WHAT IS BEING ASKED:
Restate the entries below word for word, omitting nothing.

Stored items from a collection

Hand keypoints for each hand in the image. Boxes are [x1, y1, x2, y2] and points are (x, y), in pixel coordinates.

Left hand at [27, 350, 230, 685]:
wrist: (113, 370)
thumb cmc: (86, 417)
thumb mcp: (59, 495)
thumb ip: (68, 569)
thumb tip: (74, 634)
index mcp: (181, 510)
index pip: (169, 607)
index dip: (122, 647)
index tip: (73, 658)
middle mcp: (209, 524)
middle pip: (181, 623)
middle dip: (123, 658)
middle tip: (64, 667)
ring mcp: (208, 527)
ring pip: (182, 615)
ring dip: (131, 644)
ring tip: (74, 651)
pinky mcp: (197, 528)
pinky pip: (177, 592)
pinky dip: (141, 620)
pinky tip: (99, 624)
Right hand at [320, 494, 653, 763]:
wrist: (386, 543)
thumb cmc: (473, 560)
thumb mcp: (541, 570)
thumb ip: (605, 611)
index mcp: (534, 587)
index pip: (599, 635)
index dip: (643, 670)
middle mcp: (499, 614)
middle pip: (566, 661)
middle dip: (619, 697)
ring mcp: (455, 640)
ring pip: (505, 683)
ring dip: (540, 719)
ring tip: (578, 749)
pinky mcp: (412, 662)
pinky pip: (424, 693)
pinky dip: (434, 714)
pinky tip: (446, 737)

ANSWER SECTION:
Hand keypoints for each hand in the image. Boxes are [x1, y1, x2, y2] and points are (x, y), in pixel coordinates.

Left hand at [27, 350, 230, 685]:
wrist: (113, 370)
thumb cmc: (86, 417)
thumb mcp: (59, 495)
thumb ip: (68, 569)
thumb tip: (74, 634)
index mcp: (181, 510)
index pip: (169, 607)
index dip: (122, 647)
index tip: (73, 658)
middle mcp: (209, 524)
middle pip: (181, 623)
middle dip: (123, 658)
middle tip: (64, 667)
ring mcp: (208, 527)
ring pip: (182, 615)
ring dip: (131, 644)
ring tip: (74, 651)
pinky mcp: (197, 528)
pinky pip: (177, 592)
pinky dip: (141, 620)
pinky tip: (99, 624)
Right hand at [320, 494, 653, 763]:
wrist: (386, 543)
thumb cmc: (473, 560)
thumb mcp: (541, 570)
thumb ip: (605, 611)
index mcp: (534, 587)
index pip: (599, 635)
index dip: (643, 670)
middle mcp: (499, 614)
middle pip: (566, 661)
middle dip: (619, 697)
ring mcp: (455, 640)
ring pip: (505, 683)
ring dip: (540, 719)
ring tip: (578, 749)
pinky mcp: (412, 662)
pinky pip: (424, 693)
pinky dip: (434, 714)
pinky tip: (446, 737)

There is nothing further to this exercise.